##### PROVIDED TEXT

Nitrous oxide for the treatment of depression: a systematic review and meta-analysis.

BACKGROUND: Depression remains a global public health challenge, prompting interest in translational targets which allow for more effective and rapidly acting interventions. Nitrous oxide (N2O), an N-methyl-d-aspartate receptor antagonist, has demonstrated potential as a rapid-acting antidepressant. This study synthesised existing data on the efficacy and safety of N2O in depressive disorders. METHODS: We systematically reviewed clinical trials, exploratory studies, and protocol papers evaluating N2O for the treatment of depression, including major depressive disorder (MDD), treatment-resistant depression (TRD), and bipolar depression, following PRISMA guidelines. Meta-analysis was completed where possible. Primary outcomes were change in depressive symptoms and adverse events (AEs). Pooled mean differences (MD) and relative risk ratios were calculated using random- or fixed-effects models. Evidence mapping described trial characteristics across completed and ongoing studies. FINDINGS: Seven clinical trials involving 247 participants with depressive disorders, and four protocol papers were reviewed. N2O was administered via inhalation at 25% or 50%, as single or repeated sessions, with comparators including air, oxygen, or midazolam. Pooled results from three trials administering 50% N2O in a single session showed significant reductions in depressive symptoms at 2 h (pooled MD -2.74, 95% Confidence Interval (CI): -4.72 to -0.76; p = 0.007) and 24 h (MD -3.32, 95% CI: -5.09 to -1.55; p < 0.0001), but not at 1 week post-inhalation (MD -1.52; 95% CI: -4.07 to 1.03; p = 0.24). AEs were mild and transient, with 25% N2O generally being better tolerated. Evidence mapping showed that most trials are early-phase and focused on short-term outcomes in adults with MDD and TRD. INTERPRETATION: N2O demonstrates rapid, reproducible antidepressant effects in early-phase trials. Its future clinical value depends on whether these effects can be sustained over time through optimised dosing and extended/repeated use. Improved trial design, outcome standardisation, and population diversity is required to clarify its full potential for the treatment of depression. FUNDING: The funder had no role in study design, data collection, analysis, interpretation, or writing.

##########
##### DATA PROVIDED

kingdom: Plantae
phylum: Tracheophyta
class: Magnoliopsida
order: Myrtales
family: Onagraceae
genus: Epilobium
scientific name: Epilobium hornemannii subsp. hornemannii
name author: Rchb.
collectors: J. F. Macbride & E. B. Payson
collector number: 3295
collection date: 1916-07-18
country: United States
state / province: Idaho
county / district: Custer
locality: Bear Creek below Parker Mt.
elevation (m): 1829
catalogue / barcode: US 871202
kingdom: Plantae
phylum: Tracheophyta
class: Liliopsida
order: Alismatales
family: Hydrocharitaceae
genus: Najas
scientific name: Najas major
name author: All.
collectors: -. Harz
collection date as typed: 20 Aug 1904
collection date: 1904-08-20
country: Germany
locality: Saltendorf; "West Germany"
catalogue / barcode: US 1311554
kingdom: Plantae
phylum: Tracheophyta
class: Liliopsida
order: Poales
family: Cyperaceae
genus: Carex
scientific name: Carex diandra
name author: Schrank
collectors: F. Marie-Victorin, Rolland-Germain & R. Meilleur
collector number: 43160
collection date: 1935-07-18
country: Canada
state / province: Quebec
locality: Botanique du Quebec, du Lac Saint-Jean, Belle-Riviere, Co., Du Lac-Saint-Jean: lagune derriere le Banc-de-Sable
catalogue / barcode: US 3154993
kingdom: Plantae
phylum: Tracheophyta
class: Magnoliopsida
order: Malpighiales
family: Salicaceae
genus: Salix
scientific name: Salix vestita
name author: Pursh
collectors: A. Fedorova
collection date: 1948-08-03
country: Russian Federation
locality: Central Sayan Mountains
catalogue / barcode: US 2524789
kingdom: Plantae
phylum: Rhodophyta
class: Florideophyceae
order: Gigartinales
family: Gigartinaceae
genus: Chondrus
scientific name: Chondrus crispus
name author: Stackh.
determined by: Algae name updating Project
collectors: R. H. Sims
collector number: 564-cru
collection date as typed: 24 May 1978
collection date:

##########

▸ **WHAT YOU NEED TO DO**
Translate this sentence from the nitrous oxide review into Spanish: "Evidence mapping described trial characteristics across completed and ongoing studies."

▸ **REPLY TO THE TASK**
El mapeo de la evidencia describió las características de los ensayos en los estudios completados y en curso.